I'd love to know how to do the opposite. I'd like to combine two columns into one.

Anonymous said...

Thanks for this tutorial, it provided exactly the information we were looking for. Your work is much appreciated!!

George Johnson said...

If you want to merge two columns ( or more ) of text, in OO or Excel for that matter, use the ampersand in a cell formula.
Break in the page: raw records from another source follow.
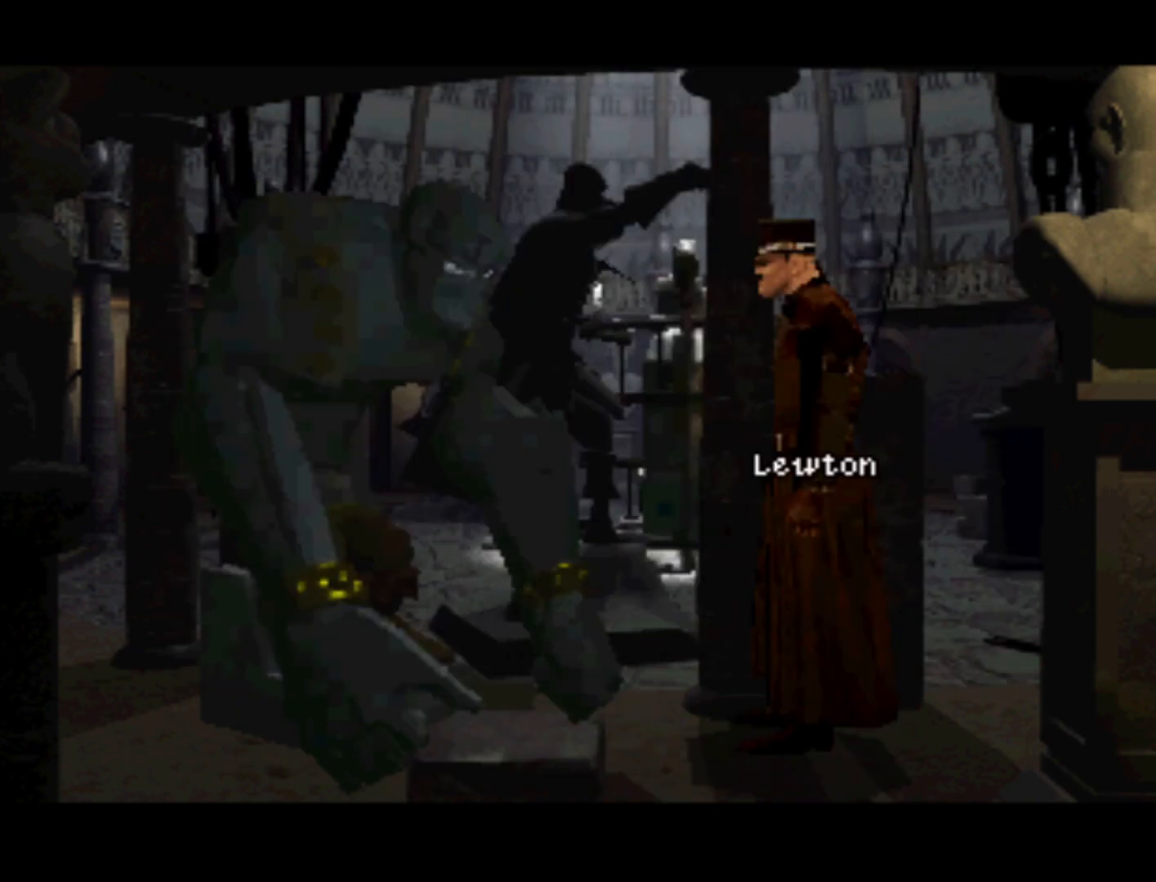
{"buttons": ["DPAD_LEFT"], "left_stick": "center", "right_stick": "center", "events": [[83, "DPAD_UP", "down"], [117, "DPAD_RIGHT", "up"], [150, "DPAD_RIGHT", "down"], [217, "DPAD_UP", "up"], [317, "DPAD_RIGHT", "up"], [483, "DPAD_LEFT", "down"]]}
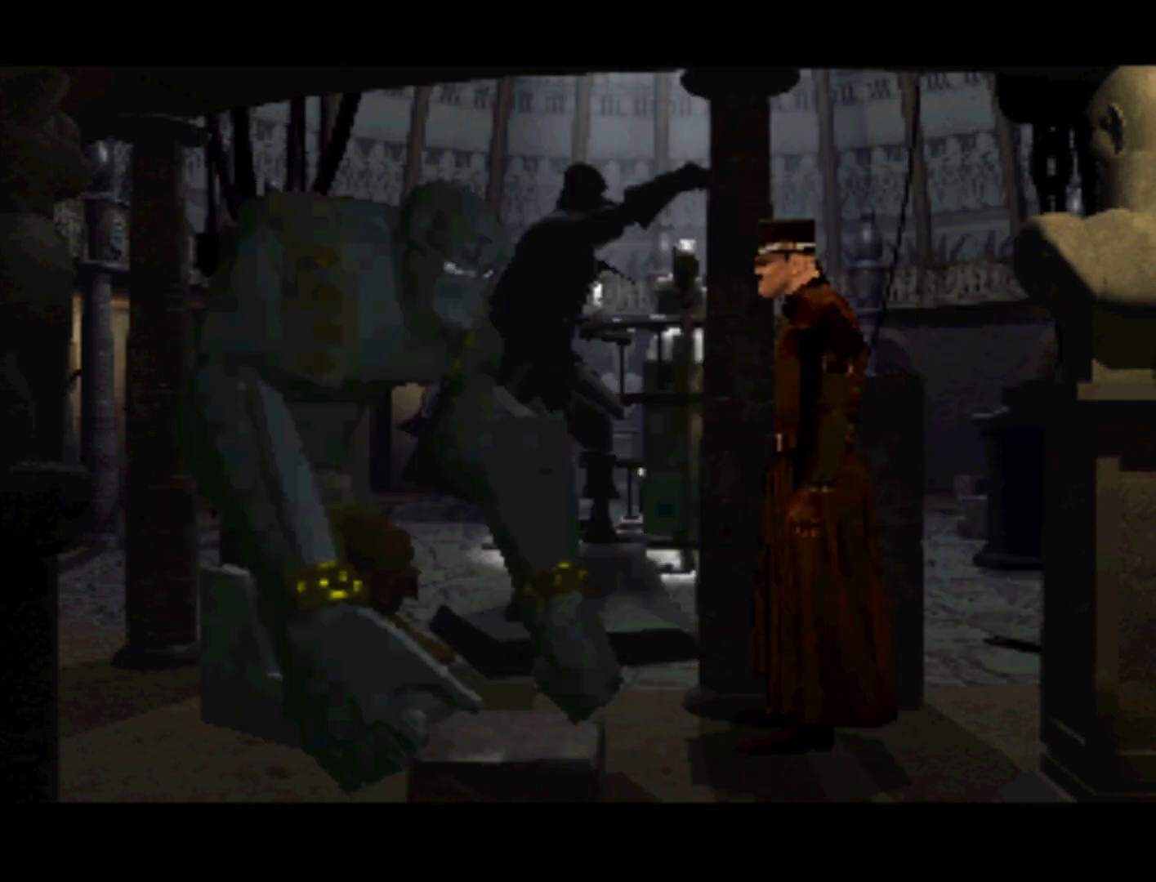
{"buttons": ["DPAD_DOWN", "DPAD_LEFT"], "left_stick": "center", "right_stick": "center", "events": [[317, "DPAD_DOWN", "down"]]}
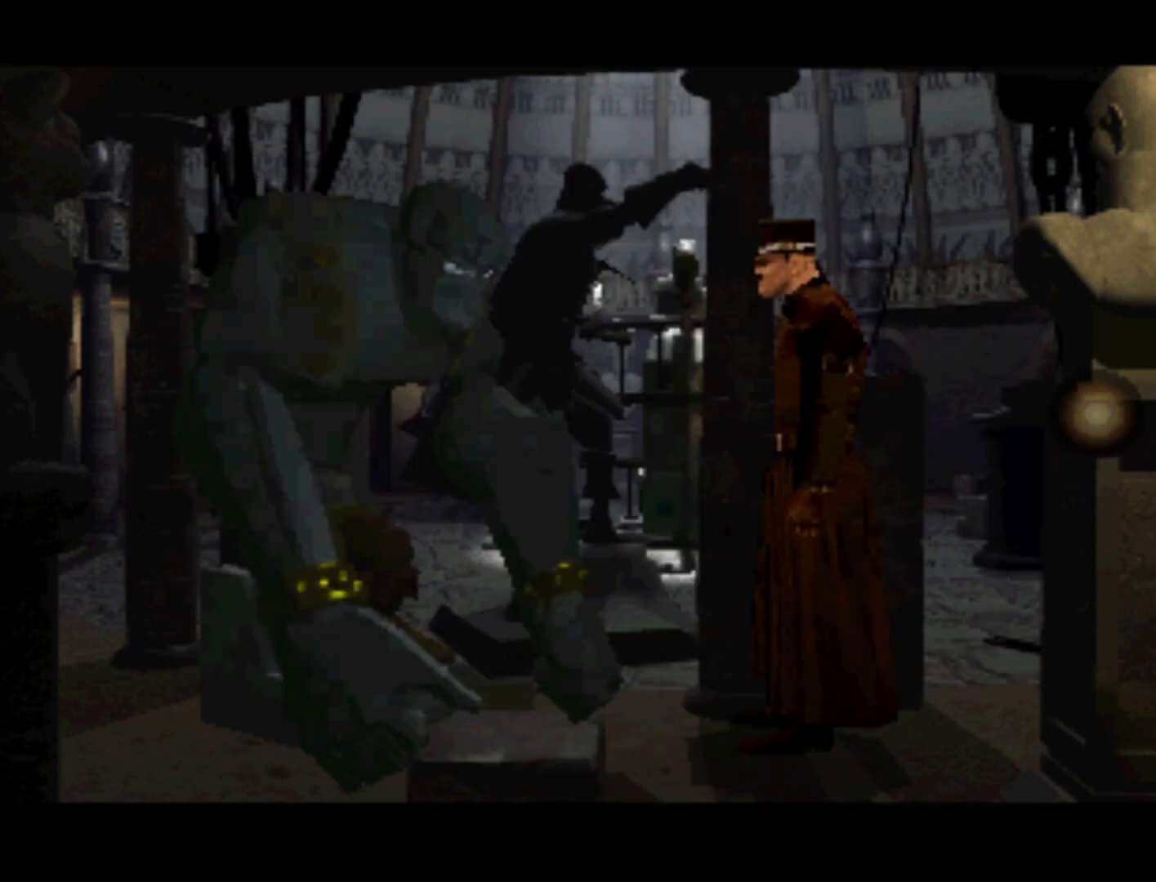
{"buttons": [], "left_stick": "center", "right_stick": "center", "events": [[83, "DPAD_DOWN", "up"], [350, "DPAD_LEFT", "up"]]}
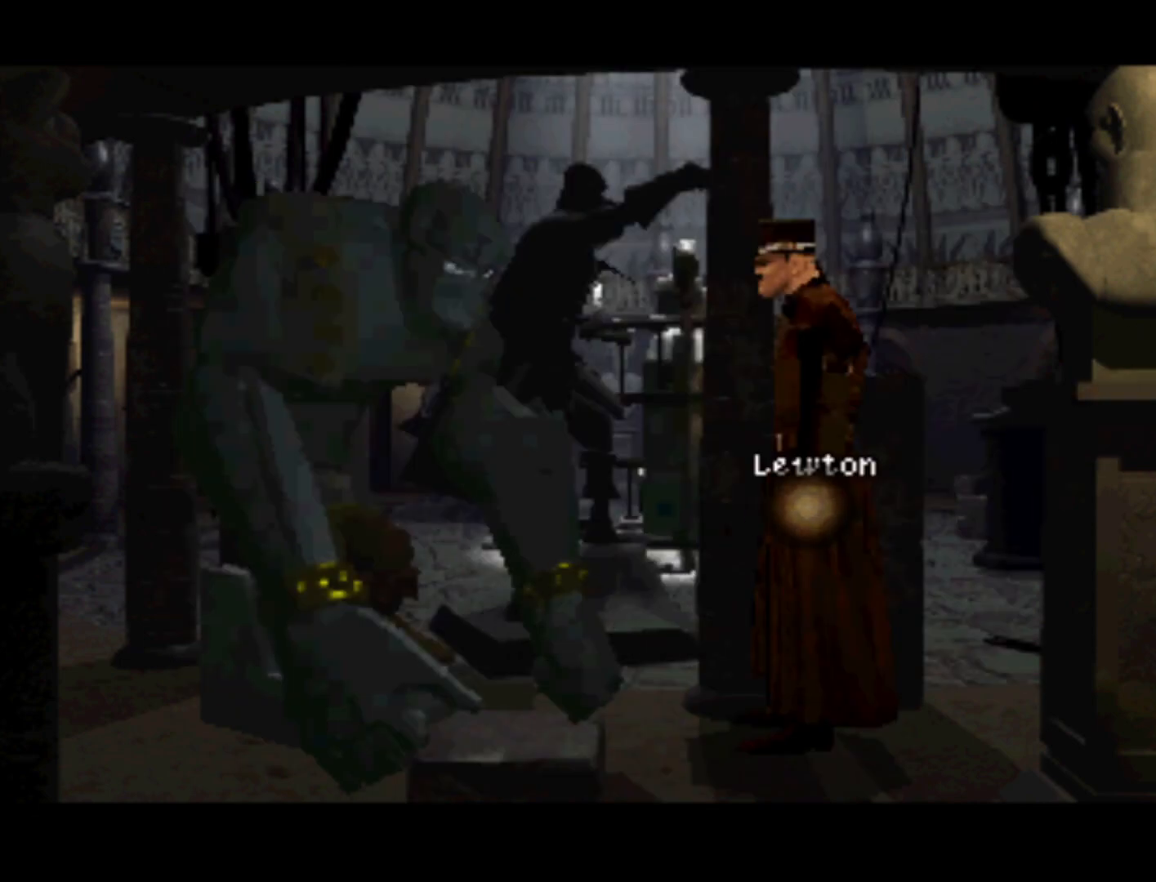
{"buttons": ["DPAD_UP"], "left_stick": "center", "right_stick": "center", "events": [[150, "DPAD_RIGHT", "down"], [283, "DPAD_UP", "down"], [417, "DPAD_RIGHT", "up"]]}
Say you have Firstname in col A and Surname in col B, col C formula would be : =A1&" "&B1

Simple!

Anonymous said...

fuggypiggy, helped my issues, i did not read whole document :D

anita said...

I am trying to figure out how to convert a colum containing both number and text. For ex: 44example. I want only the text and it is ok if i can delete the number. How do i work on calc in openoffice. Pls help

Andrew Z said...

Anita: There are a few ways. The most simple is to highlight the area and perform a Find and Replace on the highlighted selection. Replace all numbers with blanks. You may do each number separately, or if you want an advanced method, use a regular expression in the search field.

chrisRoald said...

Hi. Is there a OOCalc function that will perform text to columns-like parsing so that I can combine the Match function and get an index?